Perhaps one result of this failure of contemporary philosophizing has had an advantageous result. The result I speak of is a rebirth of interest in the works of John Dewey. I have discovered Dewey in the last decade and have become slightly familiar with his work. His work is prodigious and I have gained most of my understanding from secondary sources.


Ernest Becker makes the point that the humanization process is one wherein the individual exchanges the natural organismic propensity for a mysterious symbolic dictation. The child in its very essential formative age is faced with denying that which ‘comes naturally’ for what are symbolic dictates that are far beyond its ability for comprehension. The child’s formation of character is dictated by its need to be somebody in the symbolic world.

John Dewey learned long ago that “the child continually loses battles he does not understand…we earn our early self-esteem not actively but in large part passively, by having our action blocked and re-oriented to the parents pleasure.”

In the very essential formative years the child develops character traits that in many cases remain with that individual for the rest of their life.

What is character? Character is the network of habits that permeate all the intentional acts of an individual.

I am not using the word habit in the way we often do, as a technical ability existing apart from our wishes. These habits are an intimate and fundamental part of our selves. They are representations of our will. They rule our will, working in a coordinated way they dominate our way of acting. These habits are the results of repeated, intelligently controlled, actions.
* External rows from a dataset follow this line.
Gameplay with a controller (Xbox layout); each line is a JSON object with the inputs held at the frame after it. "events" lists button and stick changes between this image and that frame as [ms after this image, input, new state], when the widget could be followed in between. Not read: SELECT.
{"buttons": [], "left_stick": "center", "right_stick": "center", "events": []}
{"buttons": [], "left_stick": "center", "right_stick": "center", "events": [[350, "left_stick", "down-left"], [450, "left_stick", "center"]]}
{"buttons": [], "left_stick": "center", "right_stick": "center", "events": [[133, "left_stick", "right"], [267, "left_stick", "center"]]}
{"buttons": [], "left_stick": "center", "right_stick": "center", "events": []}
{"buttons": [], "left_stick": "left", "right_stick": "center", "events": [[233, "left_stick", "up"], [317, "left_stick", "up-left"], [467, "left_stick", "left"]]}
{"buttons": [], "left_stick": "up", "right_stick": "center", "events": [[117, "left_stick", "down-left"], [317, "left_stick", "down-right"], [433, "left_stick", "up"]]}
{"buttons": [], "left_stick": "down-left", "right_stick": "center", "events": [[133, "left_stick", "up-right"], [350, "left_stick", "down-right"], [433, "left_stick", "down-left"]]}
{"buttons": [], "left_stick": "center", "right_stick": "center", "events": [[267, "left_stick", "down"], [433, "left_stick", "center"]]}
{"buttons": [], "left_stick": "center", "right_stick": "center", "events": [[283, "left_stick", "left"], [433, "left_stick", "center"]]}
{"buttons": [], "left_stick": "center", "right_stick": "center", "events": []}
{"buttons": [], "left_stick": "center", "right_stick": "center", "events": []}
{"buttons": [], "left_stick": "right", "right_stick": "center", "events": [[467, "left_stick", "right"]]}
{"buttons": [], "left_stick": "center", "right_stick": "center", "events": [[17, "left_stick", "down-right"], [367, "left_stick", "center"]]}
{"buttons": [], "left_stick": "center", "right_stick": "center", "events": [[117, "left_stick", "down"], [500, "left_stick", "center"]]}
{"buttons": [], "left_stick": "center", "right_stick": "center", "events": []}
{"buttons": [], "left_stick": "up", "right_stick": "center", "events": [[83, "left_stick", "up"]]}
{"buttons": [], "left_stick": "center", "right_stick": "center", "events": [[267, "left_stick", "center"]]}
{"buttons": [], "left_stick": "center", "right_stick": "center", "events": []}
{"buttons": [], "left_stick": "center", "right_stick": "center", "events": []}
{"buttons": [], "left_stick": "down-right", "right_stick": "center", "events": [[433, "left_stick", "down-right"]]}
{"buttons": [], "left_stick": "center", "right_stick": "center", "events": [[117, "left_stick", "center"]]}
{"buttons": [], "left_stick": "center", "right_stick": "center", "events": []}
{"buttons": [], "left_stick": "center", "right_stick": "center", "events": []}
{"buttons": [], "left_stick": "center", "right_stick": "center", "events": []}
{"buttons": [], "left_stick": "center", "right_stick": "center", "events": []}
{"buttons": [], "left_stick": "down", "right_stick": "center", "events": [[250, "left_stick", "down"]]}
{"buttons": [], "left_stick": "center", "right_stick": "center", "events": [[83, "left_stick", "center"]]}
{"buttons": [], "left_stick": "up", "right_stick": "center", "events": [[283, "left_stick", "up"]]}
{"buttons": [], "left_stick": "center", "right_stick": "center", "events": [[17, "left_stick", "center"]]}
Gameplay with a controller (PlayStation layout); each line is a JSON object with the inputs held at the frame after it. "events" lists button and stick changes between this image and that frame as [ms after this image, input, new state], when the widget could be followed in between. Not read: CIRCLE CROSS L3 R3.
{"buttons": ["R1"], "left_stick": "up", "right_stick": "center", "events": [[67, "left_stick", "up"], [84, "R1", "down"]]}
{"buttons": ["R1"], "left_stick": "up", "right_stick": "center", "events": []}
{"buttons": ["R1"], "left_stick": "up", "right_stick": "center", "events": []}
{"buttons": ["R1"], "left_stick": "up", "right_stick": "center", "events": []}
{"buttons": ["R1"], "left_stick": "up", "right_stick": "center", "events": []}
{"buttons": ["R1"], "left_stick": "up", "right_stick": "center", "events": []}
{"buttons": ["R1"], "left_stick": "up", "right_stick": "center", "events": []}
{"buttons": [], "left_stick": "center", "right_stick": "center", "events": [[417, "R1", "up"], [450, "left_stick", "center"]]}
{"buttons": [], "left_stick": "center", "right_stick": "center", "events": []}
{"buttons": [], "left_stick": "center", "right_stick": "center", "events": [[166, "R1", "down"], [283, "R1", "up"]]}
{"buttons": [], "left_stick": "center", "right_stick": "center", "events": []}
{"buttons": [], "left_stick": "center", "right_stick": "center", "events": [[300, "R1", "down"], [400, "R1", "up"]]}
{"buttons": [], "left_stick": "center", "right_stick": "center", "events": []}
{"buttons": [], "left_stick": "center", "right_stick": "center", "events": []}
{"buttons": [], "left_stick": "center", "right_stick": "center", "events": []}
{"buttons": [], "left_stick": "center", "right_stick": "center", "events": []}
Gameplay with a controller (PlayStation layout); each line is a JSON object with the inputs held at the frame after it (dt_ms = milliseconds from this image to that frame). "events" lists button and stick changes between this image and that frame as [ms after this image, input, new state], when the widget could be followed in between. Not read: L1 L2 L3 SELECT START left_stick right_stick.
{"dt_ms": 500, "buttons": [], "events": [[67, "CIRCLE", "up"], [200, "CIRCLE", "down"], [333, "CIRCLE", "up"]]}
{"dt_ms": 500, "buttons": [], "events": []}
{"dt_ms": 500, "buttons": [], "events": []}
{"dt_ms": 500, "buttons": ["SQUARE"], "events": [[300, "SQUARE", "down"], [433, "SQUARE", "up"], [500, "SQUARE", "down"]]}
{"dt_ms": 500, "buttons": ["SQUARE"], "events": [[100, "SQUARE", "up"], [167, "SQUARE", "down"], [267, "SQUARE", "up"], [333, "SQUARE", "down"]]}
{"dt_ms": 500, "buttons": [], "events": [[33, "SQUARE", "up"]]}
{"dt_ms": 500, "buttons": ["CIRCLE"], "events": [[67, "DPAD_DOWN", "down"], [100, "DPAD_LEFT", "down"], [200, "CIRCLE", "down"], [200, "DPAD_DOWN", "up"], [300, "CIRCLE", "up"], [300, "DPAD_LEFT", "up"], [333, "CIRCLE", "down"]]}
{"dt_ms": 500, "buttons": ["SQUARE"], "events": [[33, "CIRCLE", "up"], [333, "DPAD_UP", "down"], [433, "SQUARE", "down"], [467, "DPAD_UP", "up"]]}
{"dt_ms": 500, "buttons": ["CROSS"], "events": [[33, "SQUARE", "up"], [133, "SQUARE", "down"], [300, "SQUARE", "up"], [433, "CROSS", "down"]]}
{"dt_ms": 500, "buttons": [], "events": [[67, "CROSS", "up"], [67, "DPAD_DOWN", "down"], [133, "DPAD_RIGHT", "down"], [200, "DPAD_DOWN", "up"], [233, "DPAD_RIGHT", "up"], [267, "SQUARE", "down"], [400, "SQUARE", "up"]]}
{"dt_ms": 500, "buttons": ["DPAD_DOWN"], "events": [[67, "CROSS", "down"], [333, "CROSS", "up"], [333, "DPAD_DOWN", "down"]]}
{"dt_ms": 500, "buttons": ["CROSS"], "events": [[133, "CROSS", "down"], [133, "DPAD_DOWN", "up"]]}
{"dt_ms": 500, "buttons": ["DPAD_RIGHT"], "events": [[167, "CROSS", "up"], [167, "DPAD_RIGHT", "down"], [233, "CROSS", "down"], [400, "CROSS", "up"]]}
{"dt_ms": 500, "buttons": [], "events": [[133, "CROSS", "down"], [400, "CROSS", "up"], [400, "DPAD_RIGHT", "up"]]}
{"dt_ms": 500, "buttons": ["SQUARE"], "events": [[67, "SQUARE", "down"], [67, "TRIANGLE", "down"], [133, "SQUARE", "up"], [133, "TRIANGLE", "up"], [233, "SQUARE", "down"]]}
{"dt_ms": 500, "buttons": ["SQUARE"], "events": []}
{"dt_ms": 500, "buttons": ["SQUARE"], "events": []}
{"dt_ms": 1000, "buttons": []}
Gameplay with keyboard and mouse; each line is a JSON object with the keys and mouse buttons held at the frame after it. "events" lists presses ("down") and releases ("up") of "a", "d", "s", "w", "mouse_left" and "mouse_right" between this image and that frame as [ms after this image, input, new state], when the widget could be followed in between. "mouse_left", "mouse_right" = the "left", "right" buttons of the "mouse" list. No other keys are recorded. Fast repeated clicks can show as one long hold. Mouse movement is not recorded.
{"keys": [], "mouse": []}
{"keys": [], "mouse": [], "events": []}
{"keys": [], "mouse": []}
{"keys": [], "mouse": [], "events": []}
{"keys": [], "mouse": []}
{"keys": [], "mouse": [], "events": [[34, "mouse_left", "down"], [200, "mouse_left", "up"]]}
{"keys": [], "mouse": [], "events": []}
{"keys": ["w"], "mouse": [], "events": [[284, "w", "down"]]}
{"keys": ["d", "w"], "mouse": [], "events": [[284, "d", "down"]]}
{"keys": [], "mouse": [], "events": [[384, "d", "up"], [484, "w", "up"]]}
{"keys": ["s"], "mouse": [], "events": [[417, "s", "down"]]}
Habits also control the formation of ideas as well as physical actions. We cannot perform a correct action or a correct idea without having already formed correct habits. “Reason pure of all influence from prior habit is a fiction.” “The medium of habit filters all material that reaches our perception and thought.” “Immediate, seemingly instinctive, feeling of the direction and end of various lines of behavior is in reality the feeling of habits working below direct consciousness.” “Habit means special sensitiveness or accessibility to certain classes of stimuli, standing predilections and aversions, rather than bare recurrence of specific acts. It means will.”

Britannica specifies that attitude is “a predisposition to classify objects and events and to react to them with some degree of evaluative consistency.”

If I consult my inner self I cannot focus upon an attitude but can infer such an attitude based on behavior. If I wish to become conscious of my intuition I can through observation of behavior describe the attitude, which, in turn, allows me to ascertain the nature of my intuition.

When a mother tells her son “you must change your attitude”. The son cannot change the attitude directly but the son must change his intuition from which the inferred attitude emanates. This does become a bit convoluted but in essence when we wish to change an attitude we are saying that our intuition must be modified. We can modify intuition only through habit directed by our will.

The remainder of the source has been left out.